--- Given request A ---
Could you retype the rows word for word, beginning with the line that contains "order: Asterales" and running through the final row, both included, with the pictures left out?
--- Given request B ---
Can you carry on the post about learning one's identity in God from the point where it stops?
── Text segment ──
Here in Thailand we are beyond blessed to have a ministry host who is so in line with God. She encourages us daily to get God to tell us our who we are, and I am learning more and more that God sees me much different than I see myself.

The puzzle of my identity started collecting new pieces during month 1 debrief when our squad Dad said something that began a change in my heart. His words were simple, "you are not a sinner."

At first I wanted to tell him he had made a mistake, because I was in fact a sinner because just today I sinned countless times.

He then began explaining that before I accepted Jesus my identity was labeled, "sinner" but once I accepted Jesus in my heart and made him Lord of my life God no longer viewed me as a sinner but as a daughter and as a friend. 

And God, in his very nature, cant lie. So if he says he replaced the title of sinner with his daughter and his friend then he must be right, right? 

While I can believe that in a moment, it's another thing to live that out day in and day out. I mean think about it, that changes everything. The way I view myself, the way I view others, and the way I view what Jesus did for me.

Another piece of my identity puzzle was given to me our first Sunday in Thailand  when we had the privilege of experiencing a church that worshipped in English and Thai! It was so beautiful to hear praises in both languages and for the first time since America I can say I left church feeling so filled. God allowed me to experience a time without worship and preaching in my own language to show me how important it is that people hear the gospel in their heart language. I cant explain it other than to say Jesus just does something special in those moments.
───
── Data to use ──
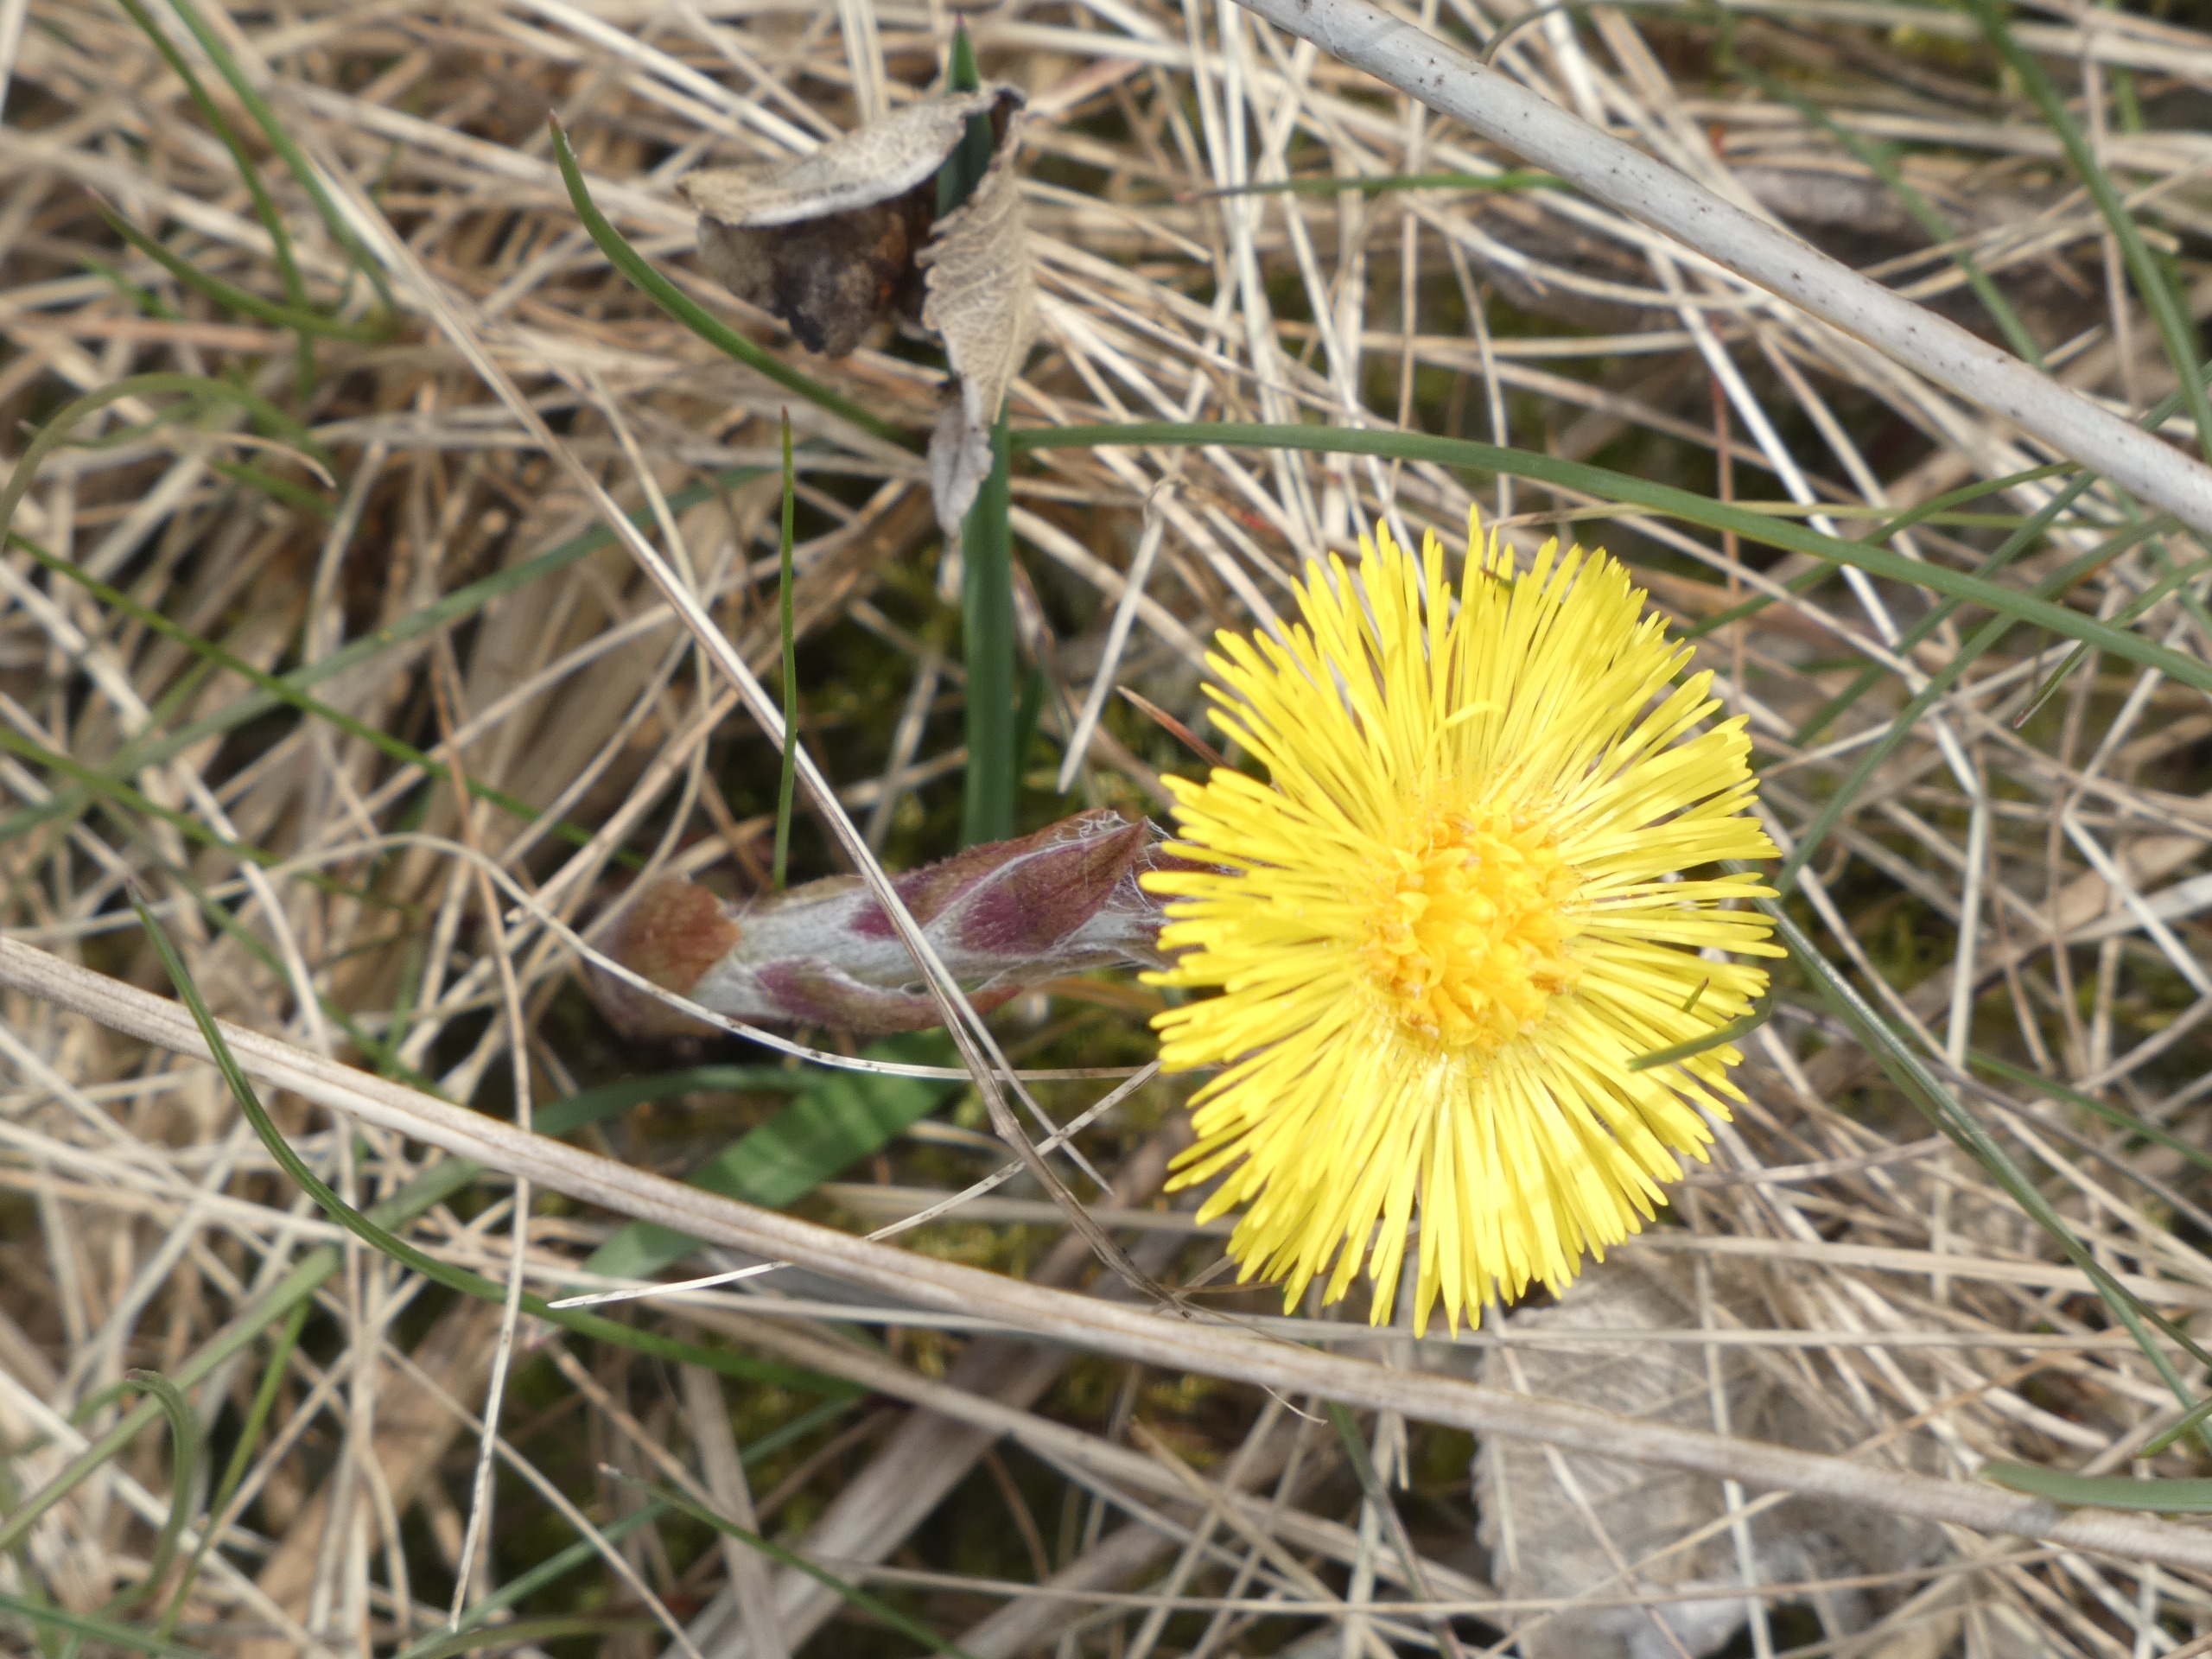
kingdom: Plantae
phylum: Tracheophyta
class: Magnoliopsida
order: Asterales
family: Asteraceae
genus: Tussilago
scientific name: Tussilago farfara
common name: Følfod
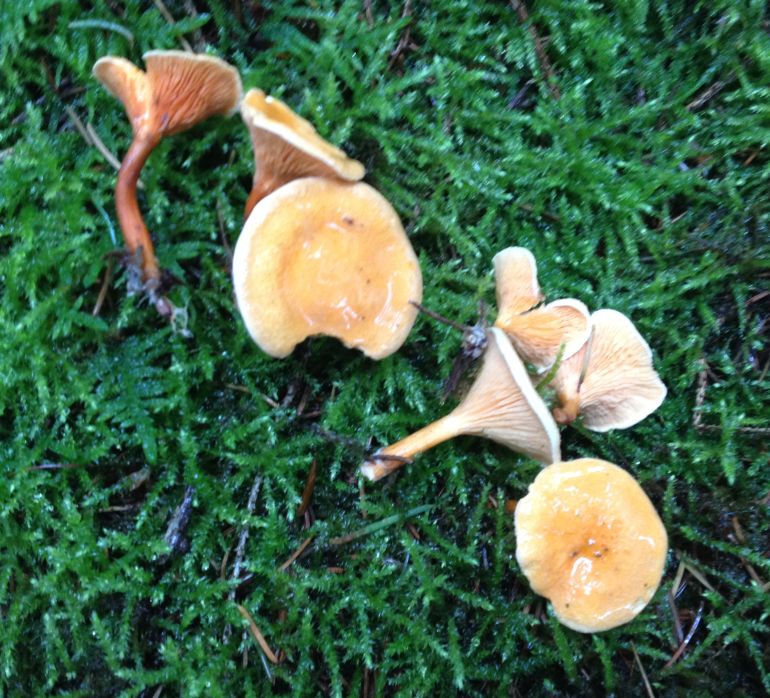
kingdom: Fungi
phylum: Basidiomycota
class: Agaricomycetes
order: Boletales
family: Hygrophoropsidaceae
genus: Hygrophoropsis
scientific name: Hygrophoropsis aurantiaca
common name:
───
--- Exercise output A ---
order: Asterales
family: Asteraceae
genus: Tussilago
scientific name: Tussilago farfara
common name: Følfod
kingdom: Fungi
phylum: Basidiomycota
class: Agaricomycetes
order: Boletales
family: Hygrophoropsidaceae
genus: Hygrophoropsis
scientific name: Hygrophoropsis aurantiaca
common name:

--- Exercise output B ---
As if that wasn't enough, the pastor spoke on identity from John 8. It's the story of the woman who was caught in adultery and his words of truth and revelation captured my heart. 

"The teachers of the law and the Pharisees brought in a woman caught in adultery. They made her stand before the group and said to Jesus, 'Teacher, this woman was caught in the act of adultery. In the law of Moses commanded us to stone such women. Now what do you say?' They were using this question as a trap, in order to have a basis for accusing him. But Jesus bent down and started to write on the ground with his finger. When they kept on questioning him, he straightened up and said to them, 'If any one of you is without sin, let him be the first to throw a stone at her.' Again he stooped down and wrote on the ground. At this, those who heard began to go away one at a time, the older ones first, until only Jesus was left, with the woman still standing there. Jesus straightened up and asked her, 'woman, where are they? Has no one condemned you?' 'No one sir,' she said. 'Then neither do I condemn you,' Jesus declared, 'Go now and leave your life of Sin."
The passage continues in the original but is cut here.